Other famous dyslexic people include bestselling mystery author Agatha Christie, financial wizard Charles Schwab and musicians Cher and Ozzy Osbourne.

Symptoms of Dyslexia

The symptoms are sometimes overlooked until the teen or adult years, but the condition begins in childhood. It is important to catch the learning disability as early as possible.

Therefore, it’s important to know the common symptoms. Toddlers and preschool-aged children with dyslexia tend to learn to talk after the age most children do. It takes them time to learn new words, and rhyming words are especially challenging.

Once a child enters school, the symptoms become a little easier to recognize. Children with dyslexia have difficulty learning to read and write, because their brain makes letters or words appear backwards. They struggle to sound out words. Putting things in sequential order is also problematic.

These children need instructions given to them slowly and can usually only handle one instruction at a time. Some children with dyslexia also have a hard time understanding verbal conversations.

If dyslexia is not identified in childhood, teens and adults struggle to read alone or aloud. They have a hard time managing their time, memorizing items and understanding jokes. It’s hard for this age group to summarize stories, too. These issues lead to poor self-esteem and struggles in a school or work environment.

Diagnosing Dyslexia

To diagnose dyslexia, specialists must look at a number of factors and ask questions. Expect your child to undergo hearing, neurological and vision tests.

Doctors will also ask a number of questions about the child’s development and request a history of any conditions that appear in your family. As more information is gathered, the person with suspected dyslexia will take reading and academic tests to analyze their learning level.
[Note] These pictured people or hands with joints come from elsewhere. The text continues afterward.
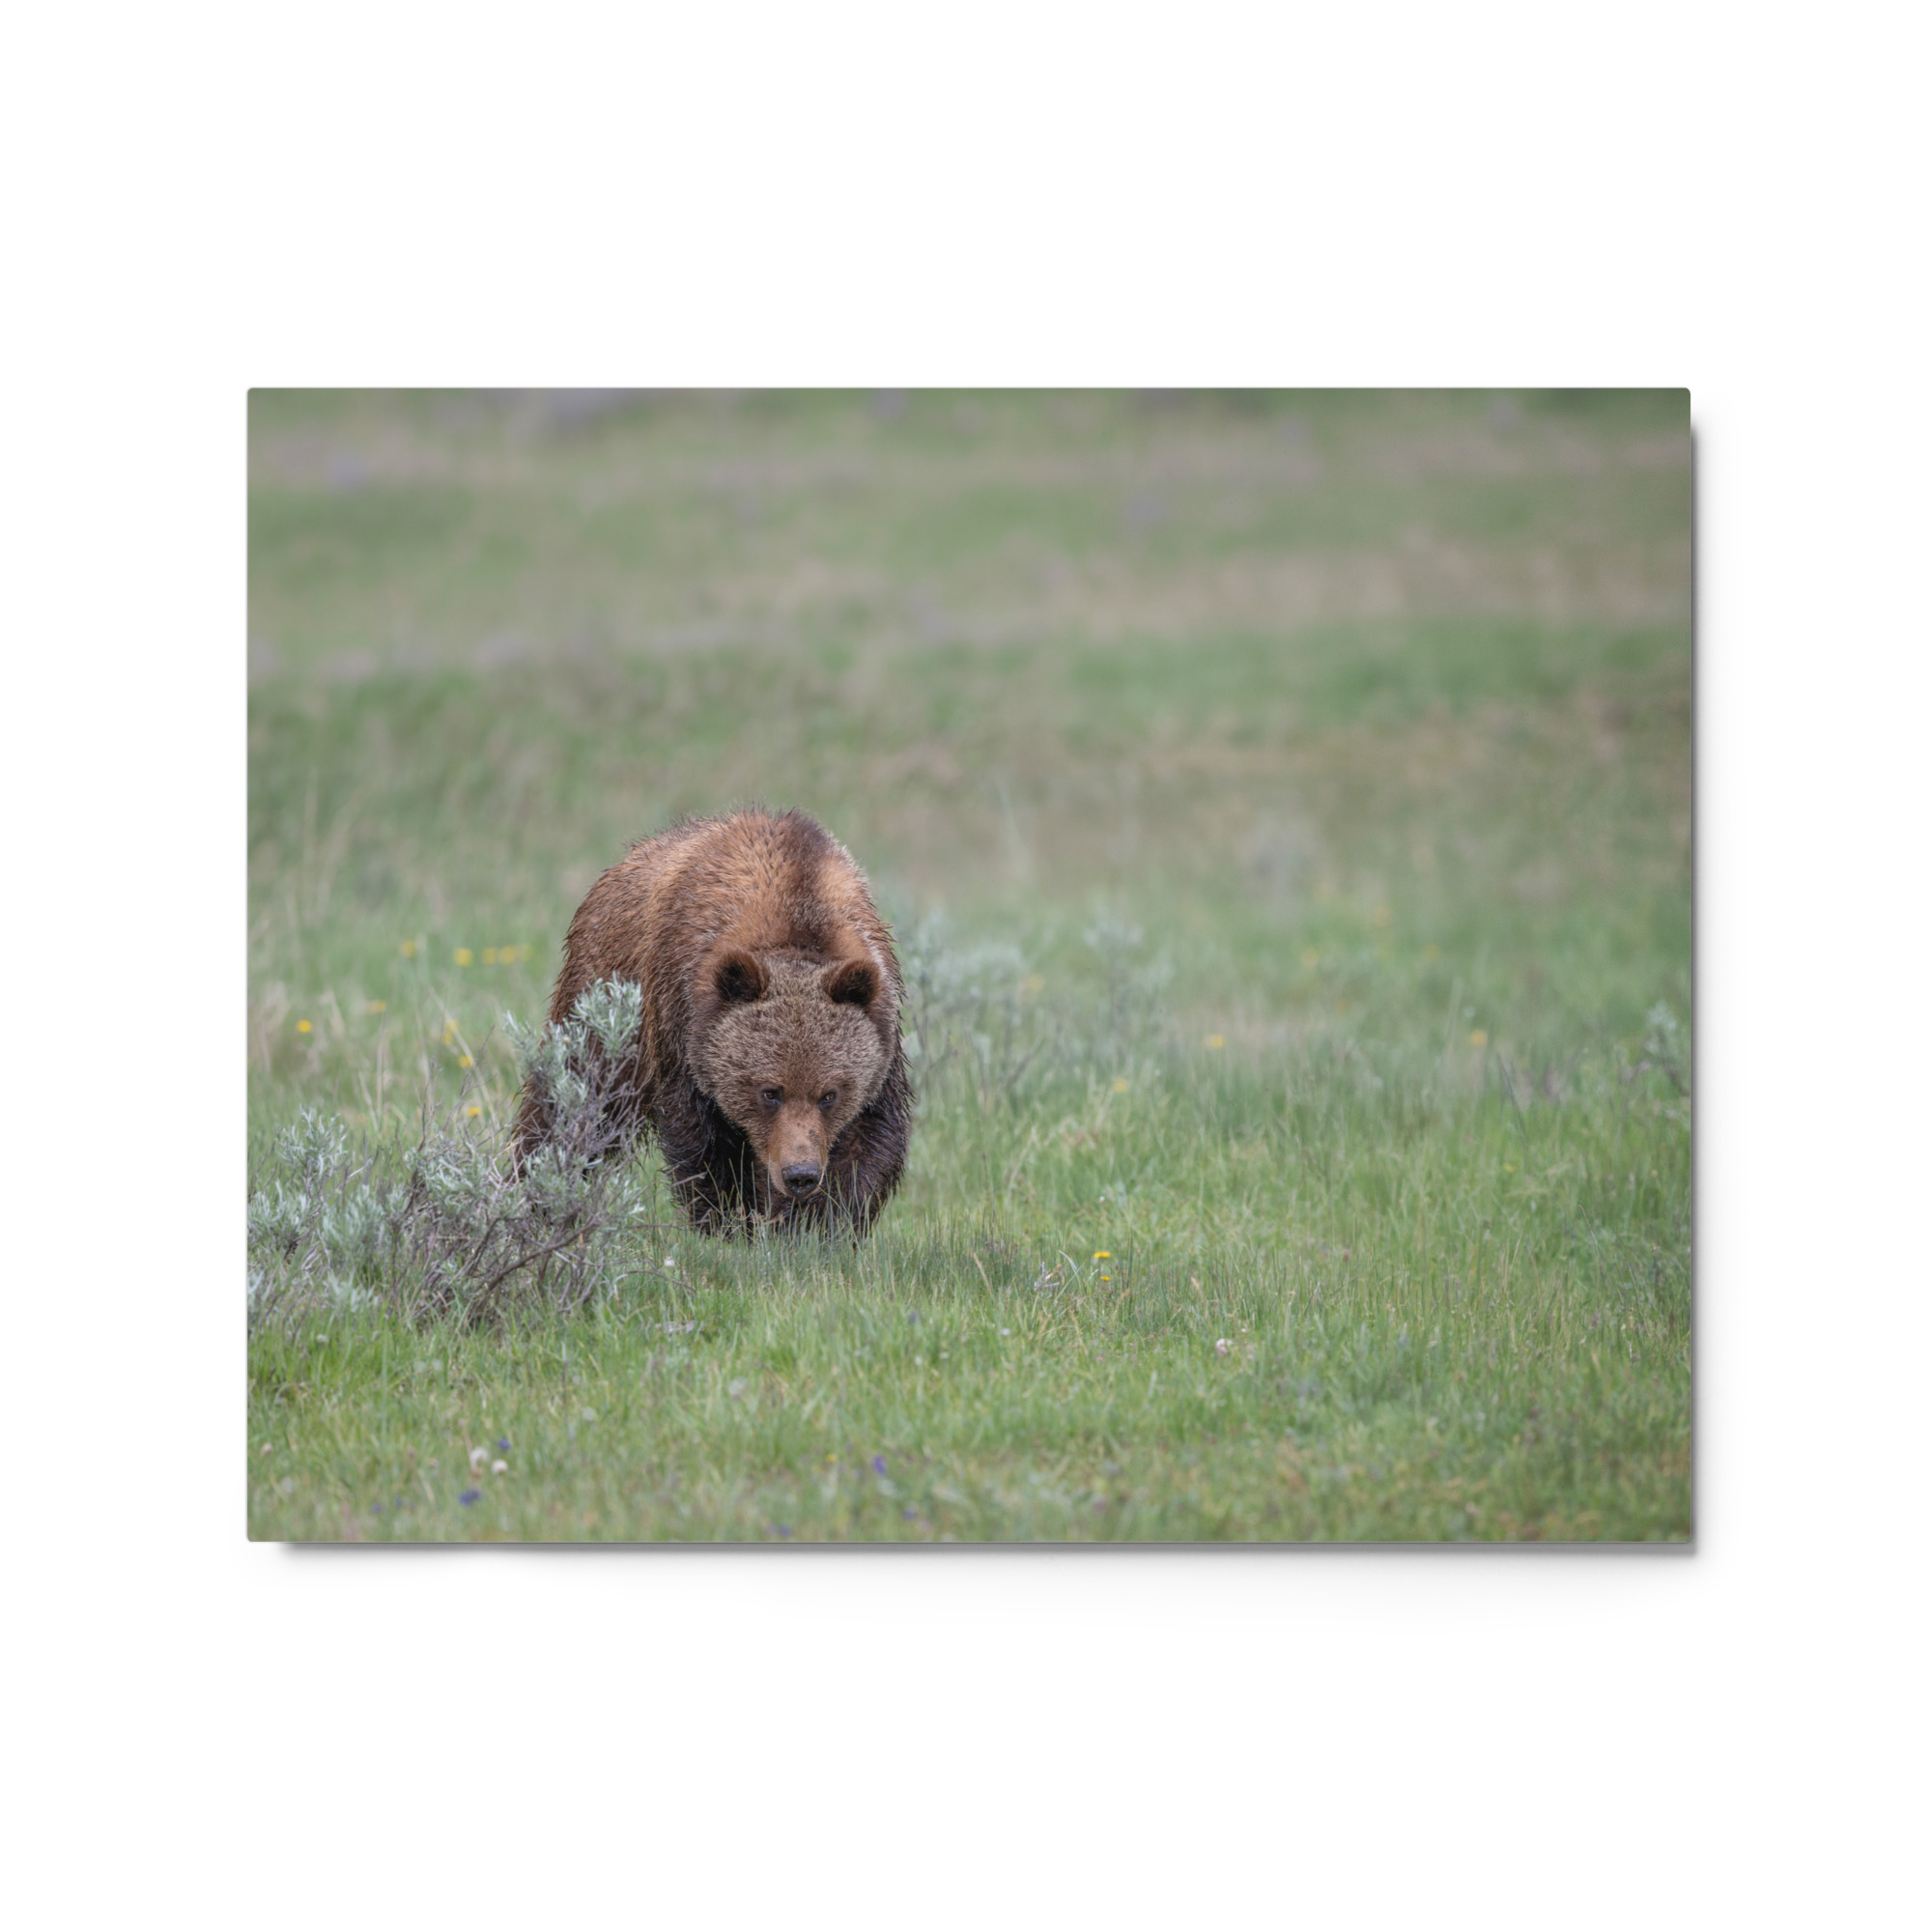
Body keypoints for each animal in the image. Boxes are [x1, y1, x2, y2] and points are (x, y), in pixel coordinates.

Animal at [511, 807, 913, 1235]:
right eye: (769, 1092)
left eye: (829, 1094)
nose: (800, 1174)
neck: (797, 912)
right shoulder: (682, 1024)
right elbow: (705, 1144)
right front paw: (728, 1223)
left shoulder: (881, 1035)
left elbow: (868, 1142)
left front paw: (815, 1226)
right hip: (603, 999)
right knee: (573, 1100)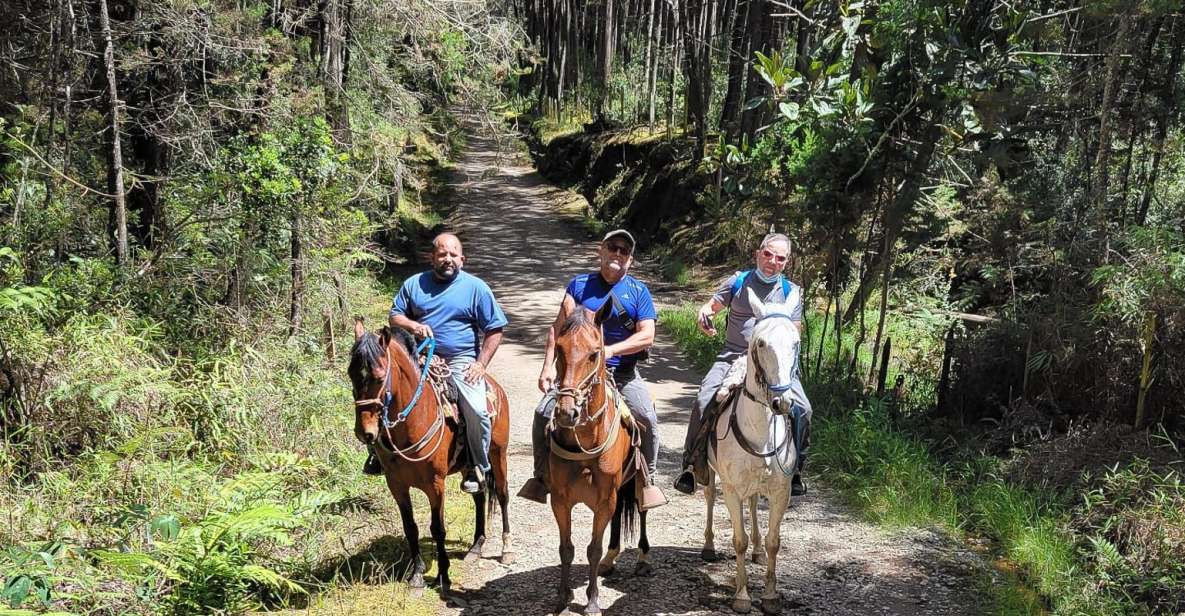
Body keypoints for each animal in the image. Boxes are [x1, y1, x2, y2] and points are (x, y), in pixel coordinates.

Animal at [343, 319, 509, 594]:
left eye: (379, 377)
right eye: (350, 374)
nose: (364, 432)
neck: (410, 424)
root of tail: (494, 385)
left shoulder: (435, 484)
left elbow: (438, 528)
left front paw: (443, 576)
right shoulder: (396, 484)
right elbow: (410, 527)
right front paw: (417, 575)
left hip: (498, 454)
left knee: (503, 496)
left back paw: (506, 548)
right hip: (469, 467)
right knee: (480, 495)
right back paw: (476, 546)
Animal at [545, 303, 649, 616]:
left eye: (594, 353)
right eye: (560, 350)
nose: (566, 413)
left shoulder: (604, 499)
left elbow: (593, 548)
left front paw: (591, 601)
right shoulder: (560, 499)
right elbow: (566, 548)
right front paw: (562, 597)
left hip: (636, 483)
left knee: (641, 509)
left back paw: (642, 559)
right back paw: (611, 560)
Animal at [701, 289, 805, 616]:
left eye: (795, 343)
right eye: (761, 343)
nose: (782, 402)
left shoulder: (782, 490)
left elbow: (773, 541)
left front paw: (770, 596)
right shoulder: (732, 490)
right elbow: (739, 541)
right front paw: (742, 596)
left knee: (754, 506)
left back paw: (757, 550)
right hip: (711, 476)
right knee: (710, 499)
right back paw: (708, 547)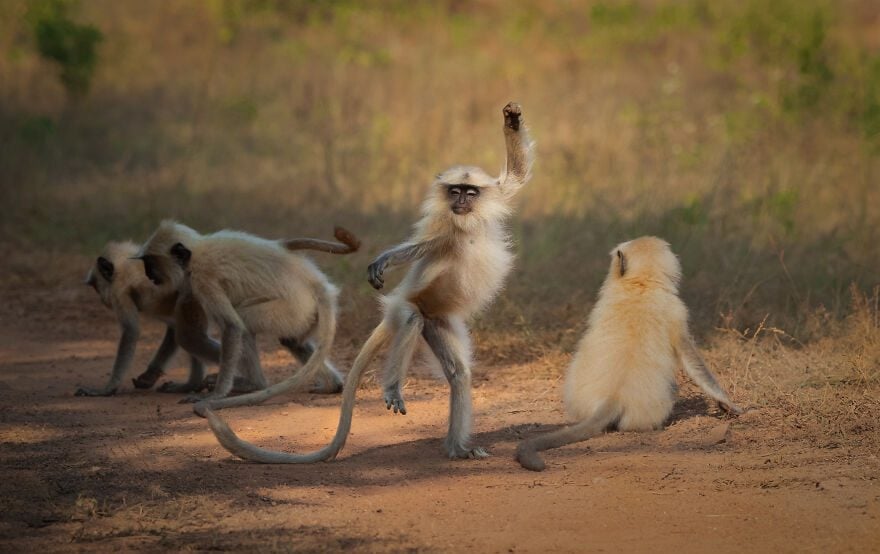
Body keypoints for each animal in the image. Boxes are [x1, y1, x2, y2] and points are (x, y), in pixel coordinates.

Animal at [136, 223, 359, 413]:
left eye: (150, 263)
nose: (148, 275)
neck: (197, 250)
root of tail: (315, 283)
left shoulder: (203, 278)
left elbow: (232, 326)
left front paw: (215, 396)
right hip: (306, 313)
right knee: (291, 340)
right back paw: (332, 385)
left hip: (290, 308)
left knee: (243, 322)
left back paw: (254, 384)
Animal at [202, 101, 535, 462]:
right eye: (455, 192)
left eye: (470, 193)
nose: (460, 201)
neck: (466, 222)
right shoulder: (443, 228)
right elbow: (419, 247)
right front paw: (384, 260)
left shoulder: (486, 201)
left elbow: (516, 177)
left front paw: (512, 119)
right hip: (409, 306)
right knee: (411, 318)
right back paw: (393, 388)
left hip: (439, 321)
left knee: (459, 374)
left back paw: (457, 449)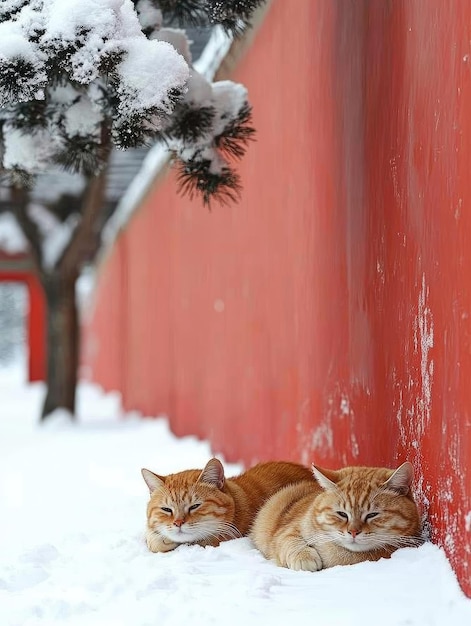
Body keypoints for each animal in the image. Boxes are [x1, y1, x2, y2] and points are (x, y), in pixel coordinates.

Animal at [251, 460, 424, 568]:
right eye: (342, 514)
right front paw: (305, 558)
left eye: (372, 515)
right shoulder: (287, 530)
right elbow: (290, 541)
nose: (353, 532)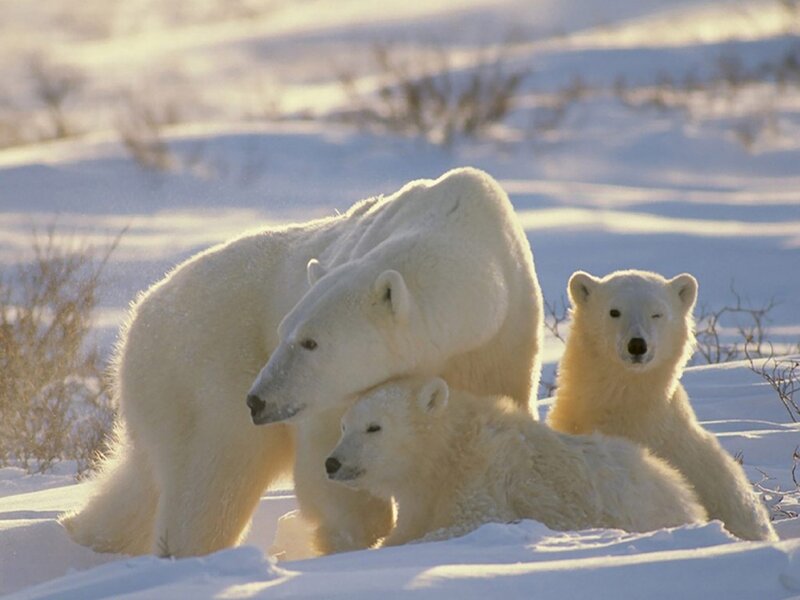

Additionally, they will undergo a psychological test to see if there are social or emotional issues resulting from the learning problems.

Treatments

Drugs are not useful in treating dyslexia. Some doctors will prescribe medications if they find that the patient also has ADHD. The treatment for dyslexia, however, involves a special education program that helps the child or adult work around the brain’s misconstrued signals.

Reading specialists help a person with dyslexia master sounds that make up words and the letters that form each sound. They also build reading skills that use these two techniques.

Keys To Success

It’s important to diagnose dyslexia as early as possible. Children find it easier to master the different techniques used to overcome dyslexia. Teens and adults can learn these tricks too, but it is more difficult.

If you have a dyslexic child, read to that child as often as possible. Work on tracing letters and sounding out letter combinations to help teach the child to read.

Sit down and talk to the teacher about working as a team, both in school and at home, so everyone is teaching the same method and helping the child succeed. Most importantly, remember that the child will become frustrated. Remain supportive and make sure that he or she never feels like a failure.